__WHAT THE EXERCISE ASKS__: Repeat what the lines below say, word for word, and skip every image.

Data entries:
- - -

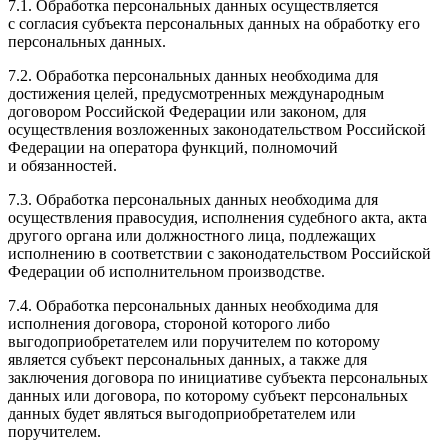
7.1. Обработка персональных данных осуществляется
с согласия субъекта персональных данных на обработку его
персональных данных.
7.2. Обработка персональных данных необходима для
достижения целей, предусмотренных международным
договором Российской Федерации или законом, для
осуществления возложенных законодательством Российской
Федерации на оператора функций, полномочий
и обязанностей.
7.3. Обработка персональных данных необходима для
осуществления правосудия, исполнения судебного акта, акта
другого органа или должностного лица, подлежащих
исполнению в соответствии с законодательством Российской
Федерации об исполнительном производстве.
7.4. Обработка персональных данных необходима для
исполнения договора, стороной которого либо
выгодоприобретателем или поручителем по которому
является субъект персональных данных, а также для
заключения договора по инициативе субъекта персональных
данных или договора, по которому субъект персональных
данных будет являться выгодоприобретателем или
поручителем.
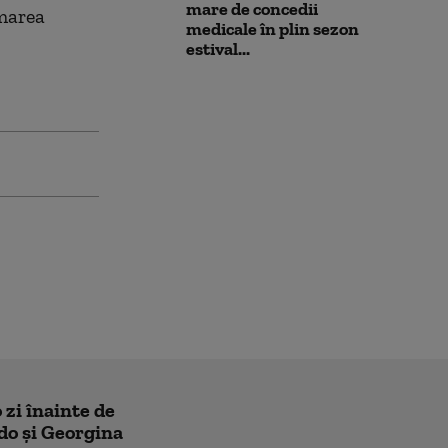
mare de concedii
rmarea
medicale în plin sezon
estival...
 zi înainte de
do și Georgina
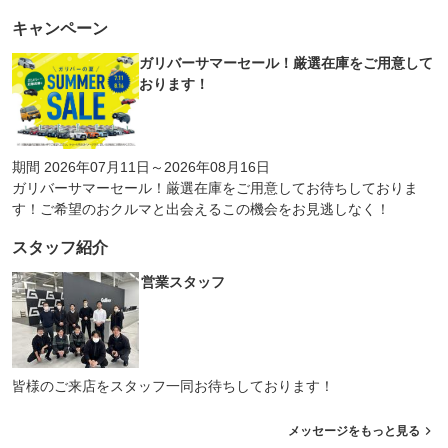
キャンペーン
ガリバーサマーセール！厳選在庫をご用意して
おります！
期間 2026年07月11日～2026年08月16日
ガリバーサマーセール！厳選在庫をご用意してお待ちしておりま
す！ご希望のおクルマと出会えるこの機会をお見逃しなく！
スタッフ紹介
営業スタッフ
皆様のご来店をスタッフ一同お待ちしております！
メッセージをもっと見る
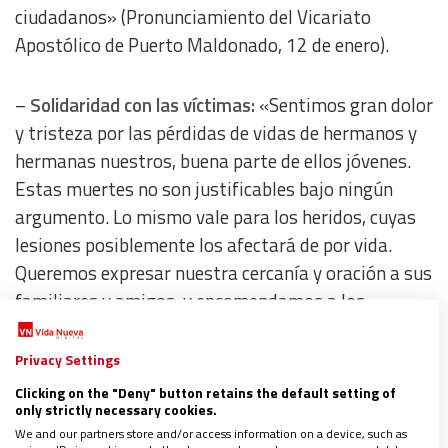
ciudadanos» (Pronunciamiento del Vicariato
Apostólico de Puerto Maldonado, 12 de enero).
–
Solidaridad con las víctimas:
«Sentimos gran dolor
y tristeza por las pérdidas de vidas de hermanos y
hermanas nuestros, buena parte de ellos jóvenes.
Estas muertes no son justificables bajo ningún
argumento. Lo mismo vale para los heridos, cuyas
lesiones posiblemente los afectará de por vida.
Queremos expresar nuestra cercanía y oración a sus
familiares y amigos, y encomendamos a los
difuntos a la misericordia de nuestro Dios»
(Pronunciamiento de la CONFER Juli-Puno,
Privacy Settings
Surandino, 11 de enero).
Clicking on the "Deny" button retains the default setting of
only strictly necessary cookies.
We and our partners store and/or access information on a device, such as
–
Respeto a los pueblos originarios y rechazo al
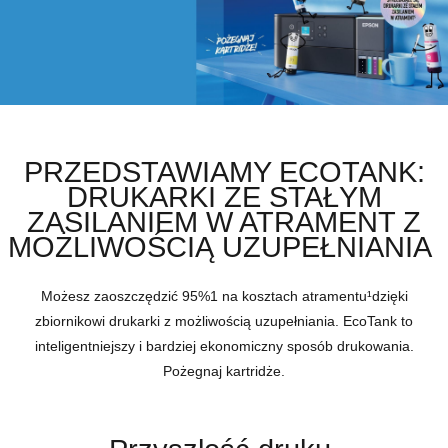
PRZEDSTAWIAMY ECOTANK:
DRUKARKI ZE STAŁYM
ZASILANIEM W ATRAMENT Z
MOŻLIWOŚCIĄ UZUPEŁNIANIA
Możesz zaoszczędzić 95%
1
na kosztach atramentu¹dzięki
zbiornikowi drukarki z możliwością uzupełniania. EcoTank to
inteligentniejszy i bardziej ekonomiczny sposób drukowania.
Pożegnaj kartridże.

- - -

__SOLUTION TO THE EXERCISE__:
7.1. Обработка персональных данных осуществляется
с согласия субъекта персональных данных на обработку его
персональных данных.
7.2. Обработка персональных данных необходима для
достижения целей, предусмотренных международным
договором Российской Федерации или законом, для
осуществления возложенных законодательством Российской
Федерации на оператора функций, полномочий
и обязанностей.
7.3. Обработка персональных данных необходима для
осуществления правосудия, исполнения судебного акта, акта
другого органа или должностного лица, подлежащих
исполнению в соответствии с законодательством Российской
Федерации об исполнительном производстве.
7.4. Обработка персональных данных необходима для
исполнения договора, стороной которого либо
выгодоприобретателем или поручителем по которому
является субъект персональных данных, а также для
заключения договора по инициативе субъекта персональных
данных или договора, по которому субъект персональных
данных будет являться выгодоприобретателем или
поручителем.
mare de concedii
rmarea
medicale în plin sezon
estival...
 zi înainte de
do și Georgina
キャンペーン
ガリバーサマーセール！厳選在庫をご用意して
おります！
期間 2026年07月11日～2026年08月16日
ガリバーサマーセール！厳選在庫をご用意してお待ちしておりま
す！ご希望のおクルマと出会えるこの機会をお見逃しなく！
スタッフ紹介
営業スタッフ
皆様のご来店をスタッフ一同お待ちしております！
メッセージをもっと見る
ciudadanos» (Pronunciamiento del Vicariato
Apostólico de Puerto Maldonado, 12 de enero).
–
Solidaridad con las víctimas:
«Sentimos gran dolor
y tristeza por las pérdidas de vidas de hermanos y
hermanas nuestros, buena parte de ellos jóvenes.
Estas muertes no son justificables bajo ningún
argumento. Lo mismo vale para los heridos, cuyas
lesiones posiblemente los afectará de por vida.
Queremos expresar nuestra cercanía y oración a sus
familiares y amigos, y encomendamos a los
difuntos a la misericordia de nuestro Dios»
(Pronunciamiento de la CONFER Juli-Puno,
Privacy Settings
Surandino, 11 de enero).
Clicking on the "Deny" button retains the default setting of
only strictly necessary cookies.
We and our partners store and/or access information on a device, such as
–
Respeto a los pueblos originarios y rechazo al
PRZEDSTAWIAMY ECOTANK:
DRUKARKI ZE STAŁYM
ZASILANIEM W ATRAMENT Z
MOŻLIWOŚCIĄ UZUPEŁNIANIA
Możesz zaoszczędzić 95%
1
na kosztach atramentu¹dzięki
zbiornikowi drukarki z możliwością uzupełniania. EcoTank to
inteligentniejszy i bardziej ekonomiczny sposób drukowania.
Pożegnaj kartridże.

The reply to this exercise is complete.